Ayer sentada en la oscuridad enfrente de nuestro Cristo crucificado no podía más que quedarme perpleja y maravillada ante su imagen, me hablaba a través de sus llagas, de sus heridas, de sus clavos, sentía su dolor como si fuera propio. Me daba una lección de valentía, al mismo tiempo que me sentía terriblemente cobarde, ¿Cuántas veces mi rebeldía ante la enfermedad me ha llevado a renegar hasta de mis seres queridos, de mi vida y me ha hecho auto compadecerme de mi misma? Me convertí en una persona egoísta que solo veía mi dolor, sin darme cuenta que los que estaban al lado sufrían incluso más que yo.

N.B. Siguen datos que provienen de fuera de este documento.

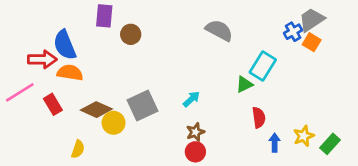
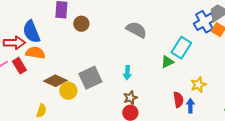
gray semicircle: (219, 30) -> (136, 30), moved
blue cross: (293, 32) -> (204, 22), size x1.5
cyan arrow: (191, 99) -> (127, 73), turned 136
red rectangle: (53, 104) -> (19, 66), moved
red semicircle: (259, 117) -> (178, 100), moved
yellow star: (304, 136) -> (198, 85), moved

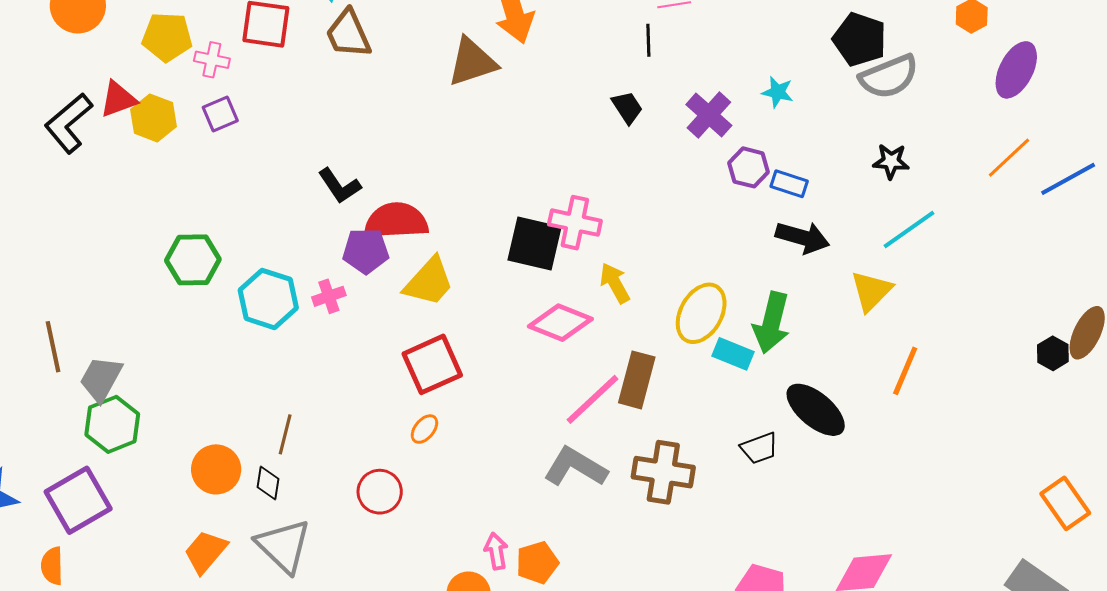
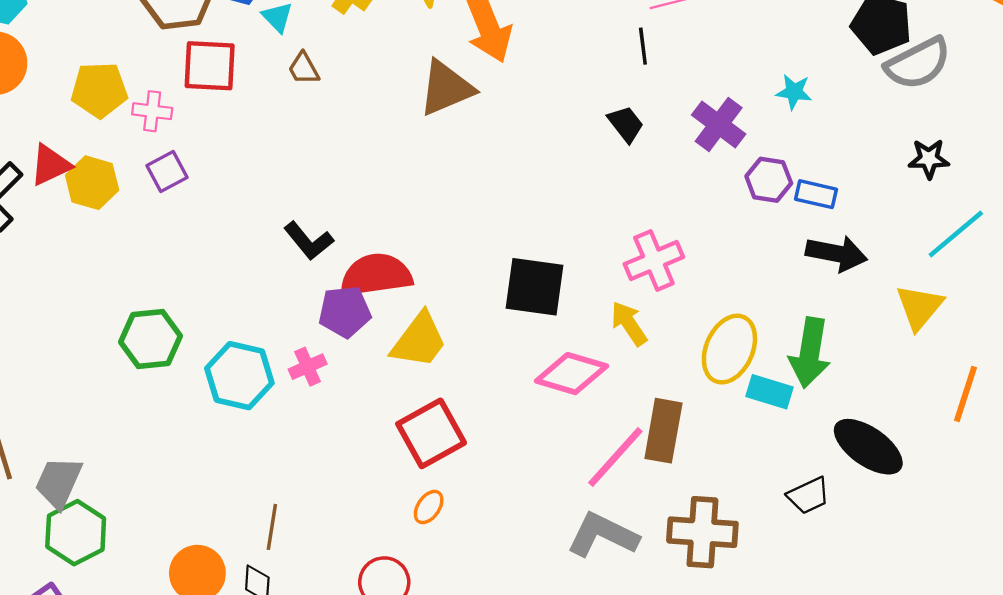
brown trapezoid: (348, 34) -> (304, 69), size x0.6
pink cross: (575, 223) -> (654, 260), moved, turned -30

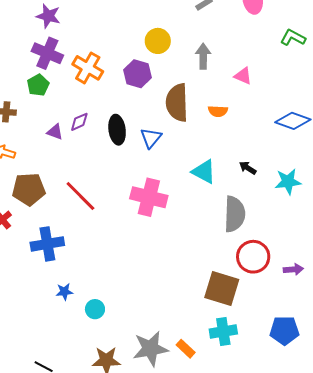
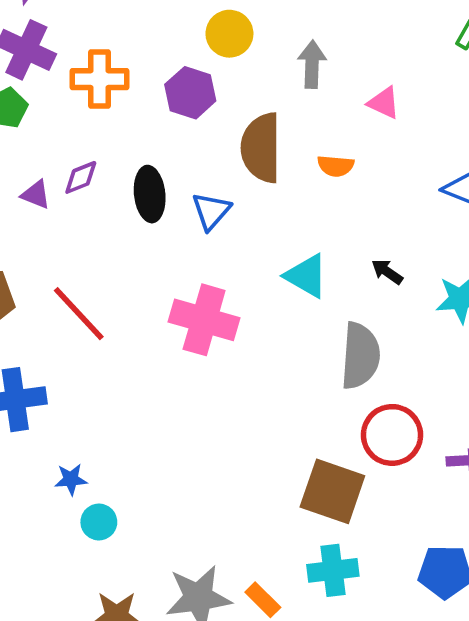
orange cross: (88, 68) -> (100, 79), turned -32
blue star: (64, 292) -> (71, 479), moved

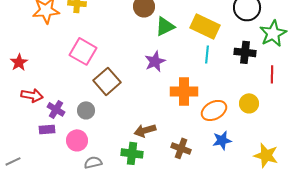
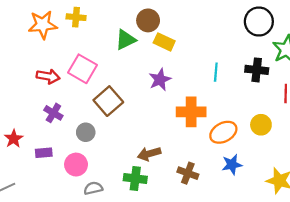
green triangle: (165, 26) -> (125, 40), moved
yellow rectangle: (205, 26) -> (164, 42), moved, size x0.7
red star: (19, 62) -> (14, 139), moved
red arrow: (32, 95) -> (48, 76), moved
purple cross: (56, 109) -> (53, 113), moved

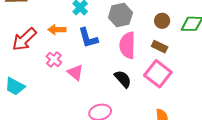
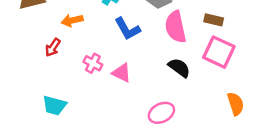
orange arrow: (57, 30) -> (72, 20), moved
red arrow: (24, 39) -> (53, 48), size x0.6

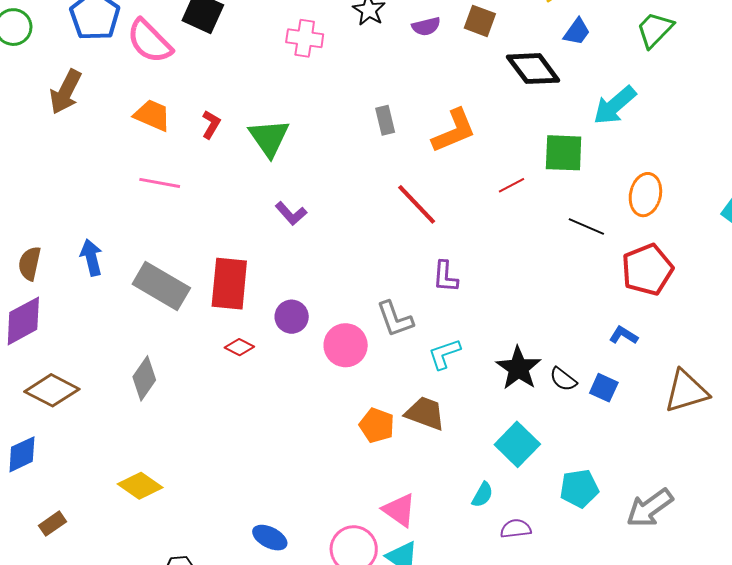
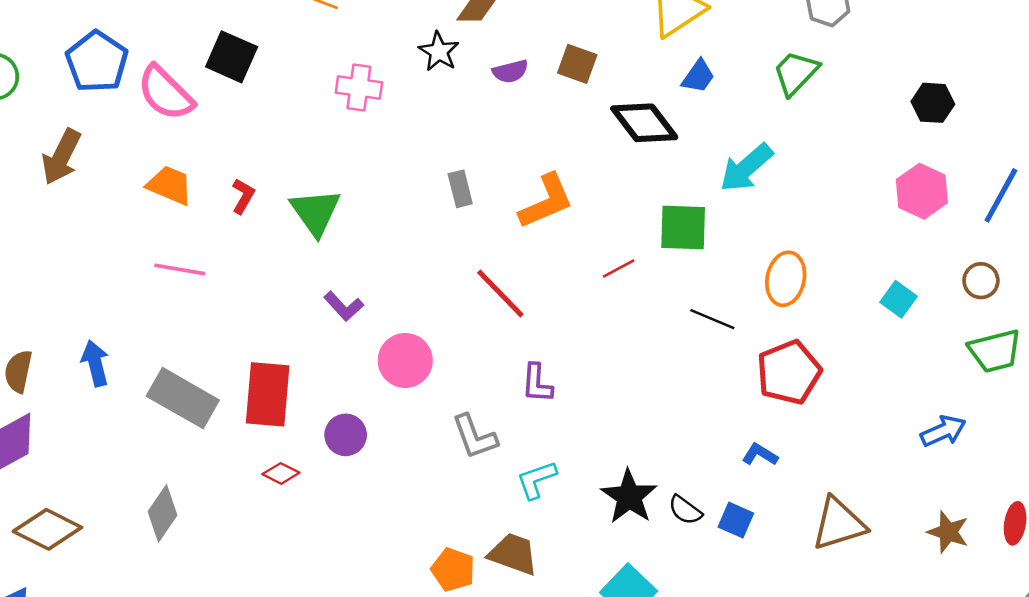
pink circle: (346, 345) -> (405, 360), moved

De todas formas si hay algo que he aprendido en estos años es que el sufrimiento que no proviene del cuerpo, sino del alma es muchísimo más doloroso y cuesta más de curar. Para sanarlo no hace falta de pastillas ni psicólogos, lo sé por experiencia. Yo solamente me curé cuando descubrí el rostro de Dios. Hasta entonces lo único que conseguí fue ir poniendo parches que me hacían sentirme momentáneamente feliz, pero que a la larga no cambiaban esa percepción de amargura y desconsuelo. Ahora hay días como hoy que los dolores físicos me recuerdan mis limitaciones y me entristecen, pero esa tristeza es un estado de ánimo pasajero. Desde que siento el júbilo de mi vida en Cristo me doy cuenta que el dolor físico se puede combatir e incluso aguantar porque mi alma está fuerte, el Señor la ha curado.
Si alguna vez se me olvida solo tengo que postrarme como María a los pies de la cruz. Allí recodaré como la persona más pura que ha vivido en la tierra padeció los más terribles sufrimientos solo por amor al Padre y a nosotros. No intentó escapar a su destino, ni quejarse, aceptó el dolor y la humillación. No creo que nadie pueda nunca llegar a amar de una forma ni siquiera parecida.